Copy out all of the data below word for word, leaving out the pictures.

====== Data shown

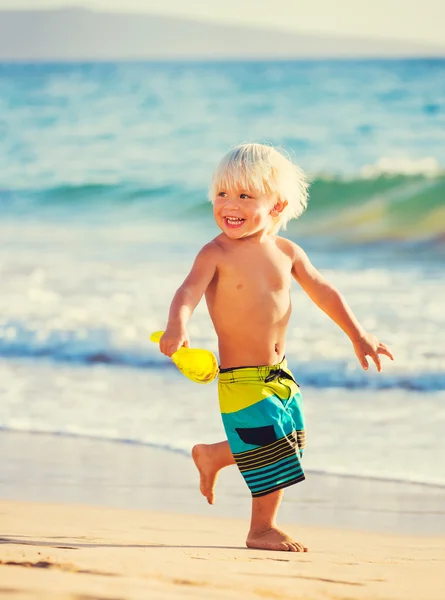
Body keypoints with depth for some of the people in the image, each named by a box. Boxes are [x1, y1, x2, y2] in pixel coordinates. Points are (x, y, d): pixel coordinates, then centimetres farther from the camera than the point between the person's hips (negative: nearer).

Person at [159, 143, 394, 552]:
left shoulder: (286, 251, 2)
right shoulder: (217, 254, -15)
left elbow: (322, 291, 14)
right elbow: (189, 292, -29)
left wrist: (358, 335, 15)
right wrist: (177, 326, -50)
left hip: (278, 374, 7)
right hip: (242, 380, -7)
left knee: (288, 441, 19)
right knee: (273, 451, -6)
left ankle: (212, 456, 40)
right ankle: (262, 530, 13)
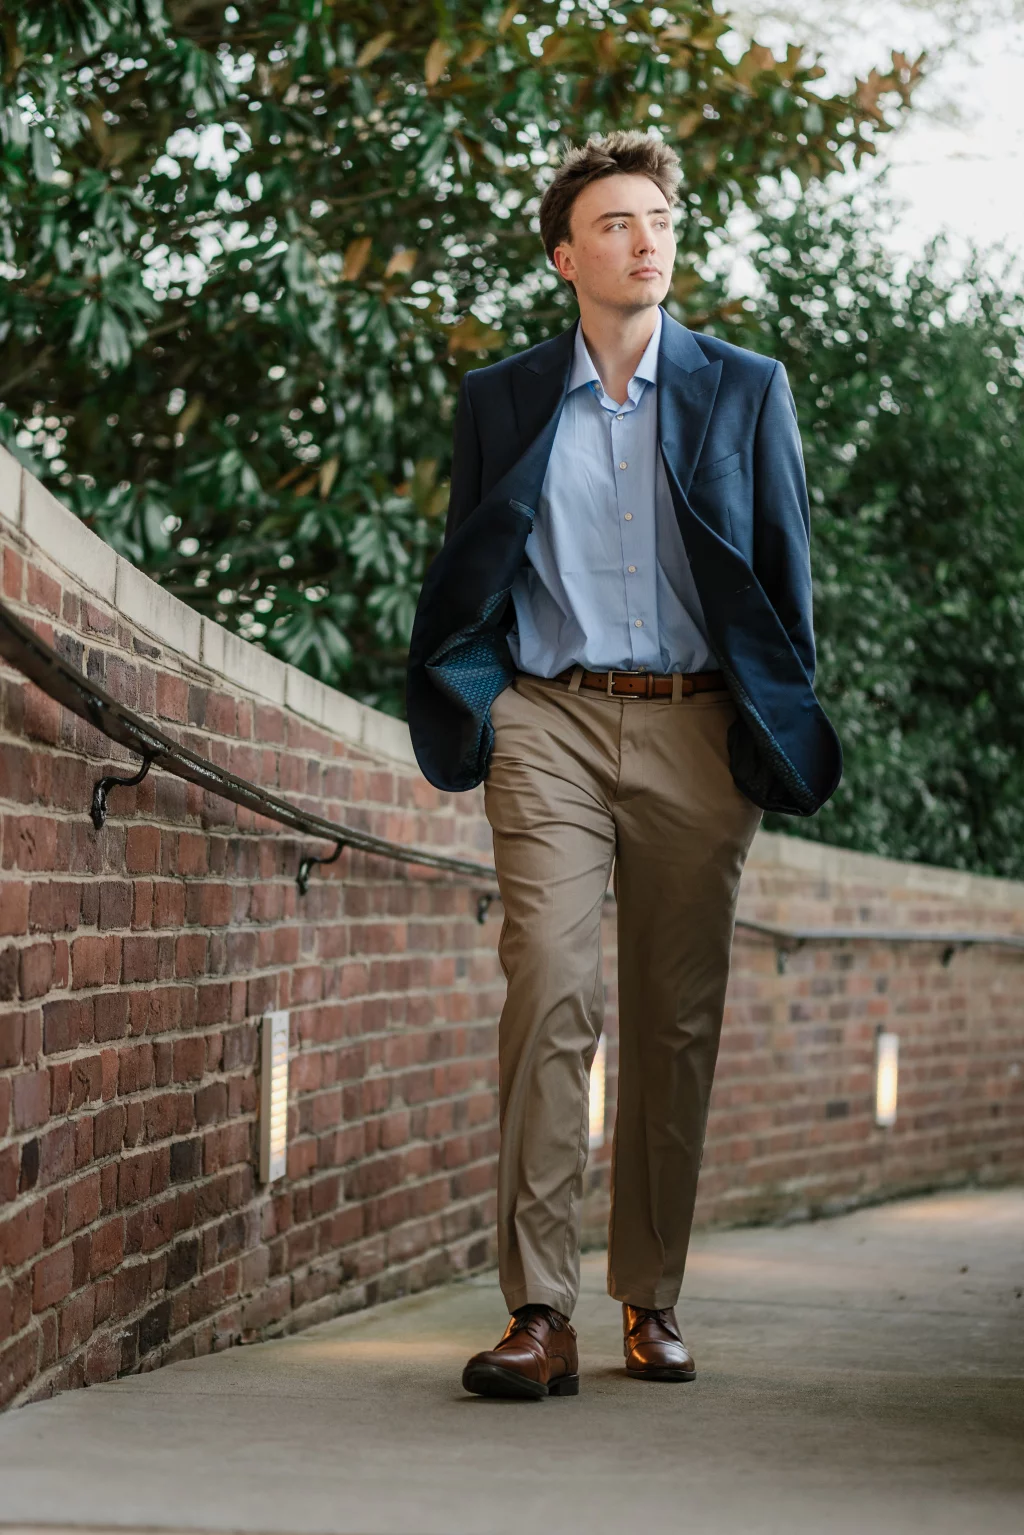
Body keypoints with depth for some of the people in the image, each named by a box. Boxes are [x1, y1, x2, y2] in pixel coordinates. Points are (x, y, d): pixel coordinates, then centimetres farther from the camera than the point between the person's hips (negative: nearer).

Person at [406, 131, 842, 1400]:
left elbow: (786, 569, 10)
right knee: (550, 991, -15)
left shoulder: (745, 390, 10)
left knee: (677, 1018, 4)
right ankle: (538, 1314, -15)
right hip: (552, 723, -1)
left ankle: (653, 1299, 15)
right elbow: (464, 581, 15)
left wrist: (782, 734, 4)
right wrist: (465, 712, 4)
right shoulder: (502, 400, 11)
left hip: (696, 732, 1)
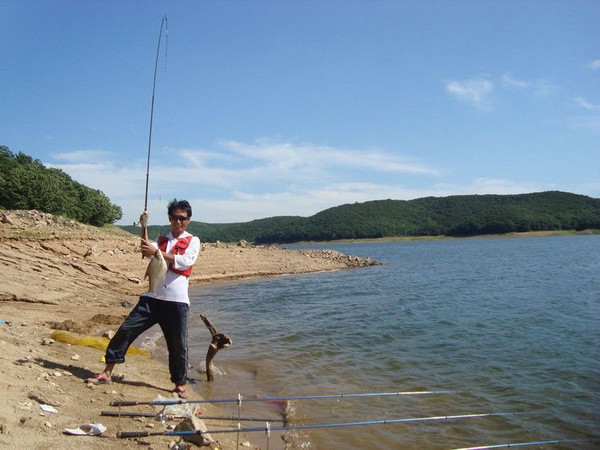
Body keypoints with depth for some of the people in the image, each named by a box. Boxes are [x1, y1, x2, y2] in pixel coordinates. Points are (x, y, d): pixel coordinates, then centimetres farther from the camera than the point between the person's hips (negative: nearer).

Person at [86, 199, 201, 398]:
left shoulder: (192, 241, 7)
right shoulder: (161, 240, 18)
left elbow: (185, 261, -12)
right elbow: (146, 252, -3)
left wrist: (156, 252, -17)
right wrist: (144, 227, -11)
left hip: (177, 301, -3)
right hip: (152, 298, 3)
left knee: (178, 345, 2)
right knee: (126, 330, -2)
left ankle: (180, 384, 19)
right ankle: (107, 372, 12)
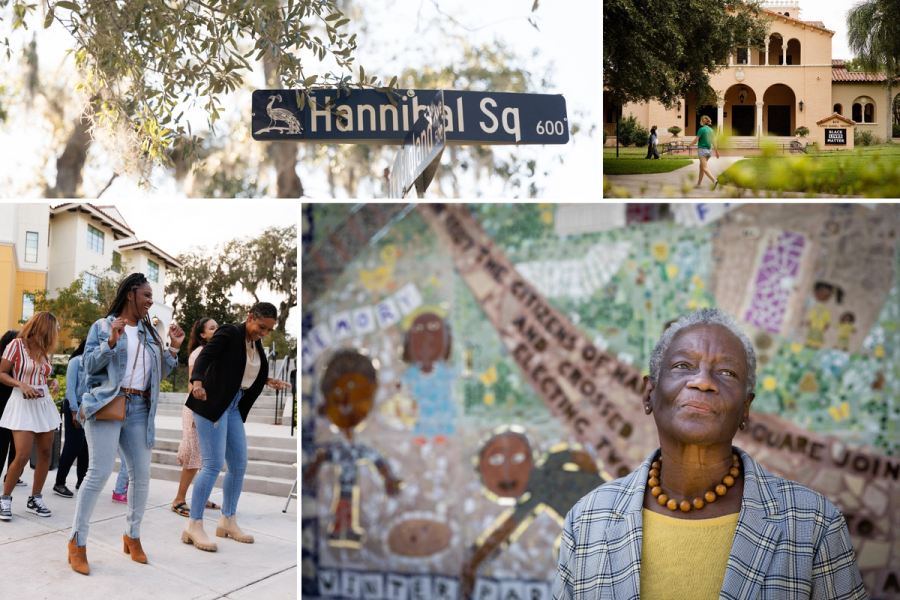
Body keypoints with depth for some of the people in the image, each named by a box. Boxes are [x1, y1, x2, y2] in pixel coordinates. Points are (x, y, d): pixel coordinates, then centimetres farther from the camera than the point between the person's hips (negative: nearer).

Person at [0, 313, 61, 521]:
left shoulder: (44, 350, 11)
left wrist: (53, 382, 0)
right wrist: (21, 385, -20)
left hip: (44, 404, 7)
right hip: (23, 403, -7)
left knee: (45, 453, 5)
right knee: (23, 456, -13)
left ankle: (35, 499, 17)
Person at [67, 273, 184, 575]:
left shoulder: (150, 333, 18)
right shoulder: (102, 326, 5)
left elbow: (159, 373, 17)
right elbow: (89, 364, -3)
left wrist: (174, 348, 4)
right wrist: (111, 341, -16)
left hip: (138, 410, 5)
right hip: (107, 404, -5)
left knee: (141, 474, 3)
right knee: (100, 472, -13)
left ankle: (132, 535, 19)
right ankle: (77, 541, -3)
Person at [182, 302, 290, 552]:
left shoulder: (256, 343, 10)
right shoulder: (229, 333, -12)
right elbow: (204, 356, -24)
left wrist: (266, 381, 4)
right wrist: (197, 381, -42)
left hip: (234, 407, 8)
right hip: (211, 404, -8)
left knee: (239, 464, 9)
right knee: (213, 464, -12)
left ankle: (228, 521, 21)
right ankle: (194, 526, -6)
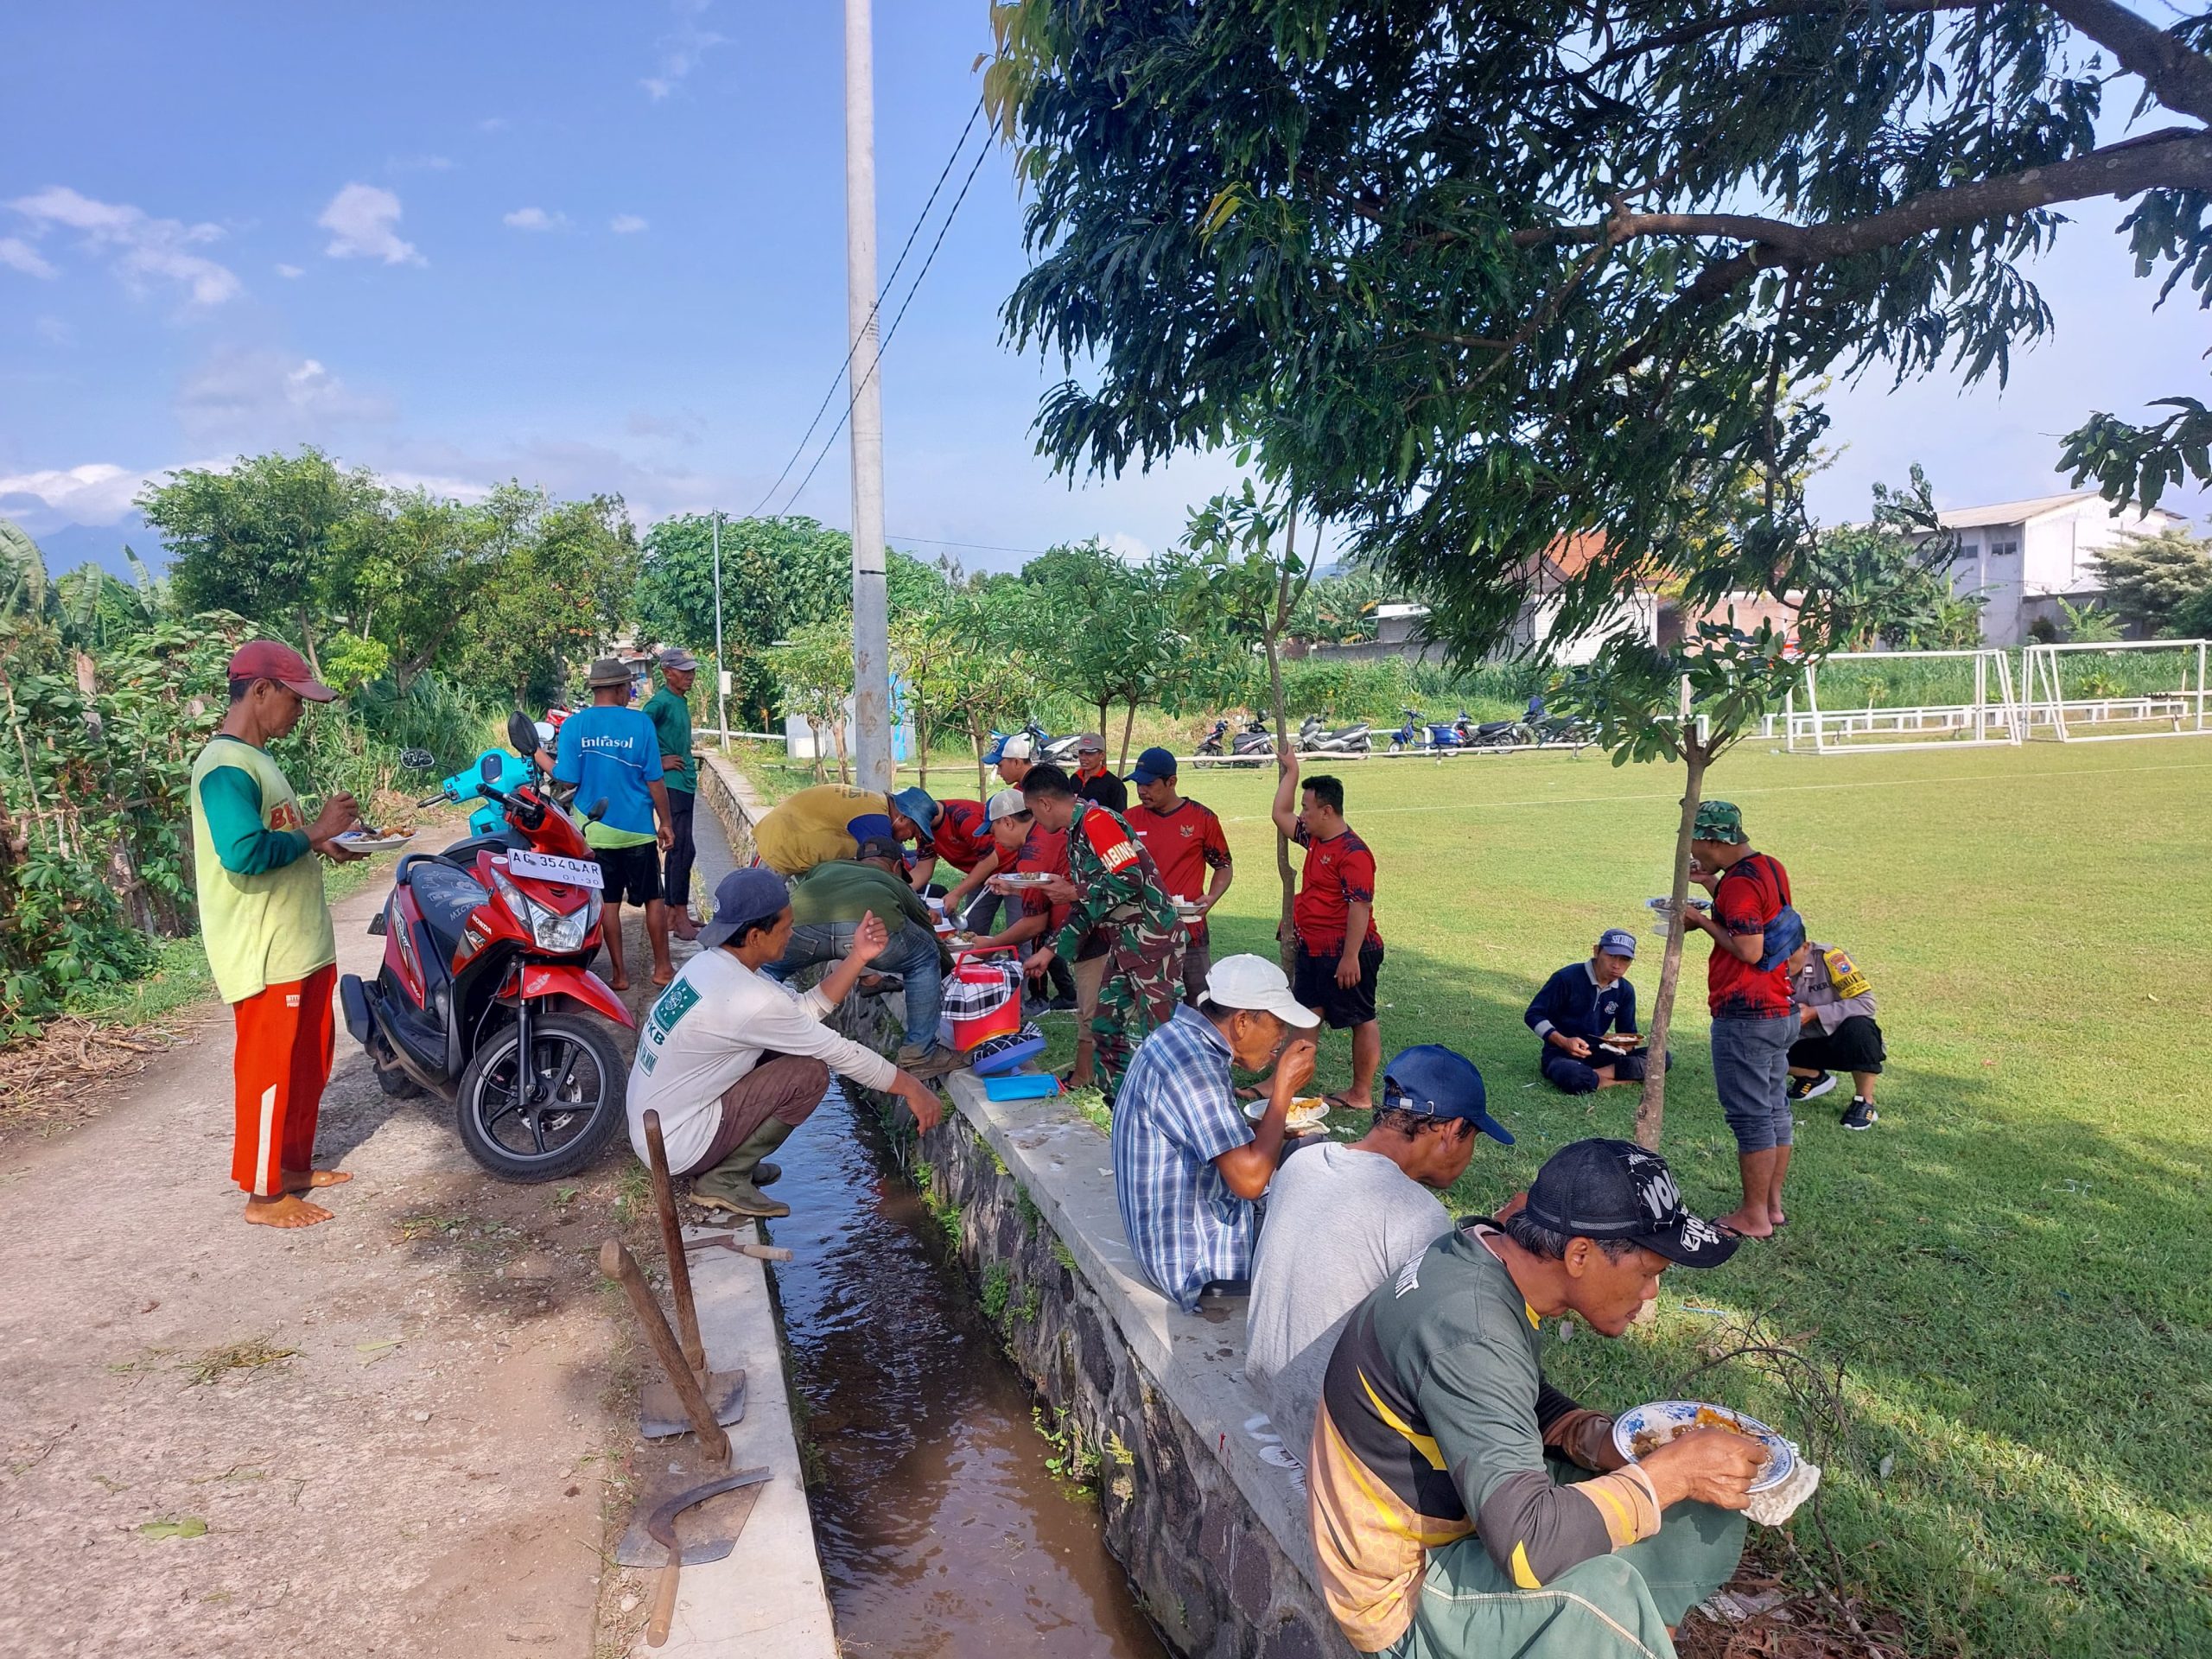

============

**Result of the task:**
Body keypoints with depth for some of the people in the image, each named by a box. Boxes are [x1, y1, x2, y2] in pixel coordinates. Points are (x, y, d): pixel coordinates, then centimetres farther from the camera than the point between the person's hips (negative: nearer).

Person at [159, 143, 394, 552]:
left shoulder: (286, 251, 2)
right shoulder: (217, 254, -15)
left elbow: (322, 291, 14)
right elbow: (189, 292, -29)
left wrist: (358, 335, 15)
right wrist: (177, 326, -50)
left hip: (278, 374, 7)
right hip: (242, 380, -7)
left knee: (288, 441, 19)
right knee: (273, 451, -6)
left ankle: (212, 456, 40)
right ankle: (262, 530, 13)
Body keypoints with depth for some of the people in the image, each named by a box. Boxes are [x1, y1, x2, y2] in pixel coordinates. Points are (x, y, d): pixel coordinates, then centimetres farther from the camera than the point between the person's hips (negative: nearer).

Person at [406, 131, 842, 1400]:
left elbow: (786, 569, 10)
right knee: (550, 991, -15)
left shoulder: (745, 390, 10)
left knee: (677, 1018, 4)
right ankle: (538, 1314, -15)
right hip: (552, 723, -1)
left ankle: (653, 1299, 15)
right elbow: (464, 581, 15)
left wrist: (782, 734, 4)
right wrist: (465, 712, 4)
right shoulder: (502, 400, 11)
left hip: (696, 732, 1)
Body keypoints with depth for some of the people in the image, each named by a box. Boxes are [x1, y1, x2, y2] in pixel coordinates. Points are (x, y, d): pixel coordinates, then centimetres farther from the camera than the point between the person's hips (negative: nearer).

Person at [86, 199, 201, 398]:
left shoulder: (192, 241, 7)
right shoulder: (161, 240, 18)
left elbow: (185, 261, -12)
right elbow: (146, 252, -3)
left wrist: (156, 252, -17)
right wrist: (144, 227, -11)
left hip: (177, 301, -3)
right hip: (152, 298, 3)
left knee: (178, 345, 2)
right knee: (126, 330, -2)
left ankle: (180, 384, 19)
right ankle: (107, 372, 12)
Body keypoints with depth for some of the people in the image, each named by a box. Boxes are [x1, y1, x2, y2] in pixel coordinates. Points are (x, y, d): pixel coordinates, then centimetres farther from the camera than the point between the person's hips (negative: nearer).

Person at [0, 313, 61, 521]:
left shoulder: (44, 350, 11)
left wrist: (53, 382, 0)
right wrist: (21, 385, -20)
left hip: (44, 404, 7)
right hip: (23, 403, -7)
left knee: (45, 453, 5)
right knee: (23, 456, -13)
left ankle: (35, 499, 17)
Person at [67, 273, 184, 575]:
left shoulder: (150, 333, 18)
right shoulder: (102, 326, 5)
left elbow: (159, 373, 17)
right elbow: (89, 364, -3)
left wrist: (174, 348, 4)
right wrist: (111, 341, -16)
left hip: (138, 410, 5)
right hip: (107, 404, -5)
left knee: (141, 474, 3)
right knee: (100, 472, -13)
left ankle: (132, 535, 19)
right ankle: (77, 541, -3)
Person at [182, 302, 290, 552]:
left shoulder: (256, 343, 10)
right shoulder: (229, 333, -12)
right elbow: (204, 356, -24)
left wrist: (266, 381, 4)
right wrist: (197, 381, -42)
left hip: (234, 407, 8)
right hip: (211, 404, -8)
left knee: (239, 464, 9)
right knee: (213, 464, -12)
left ankle: (228, 521, 21)
right ankle: (194, 526, -6)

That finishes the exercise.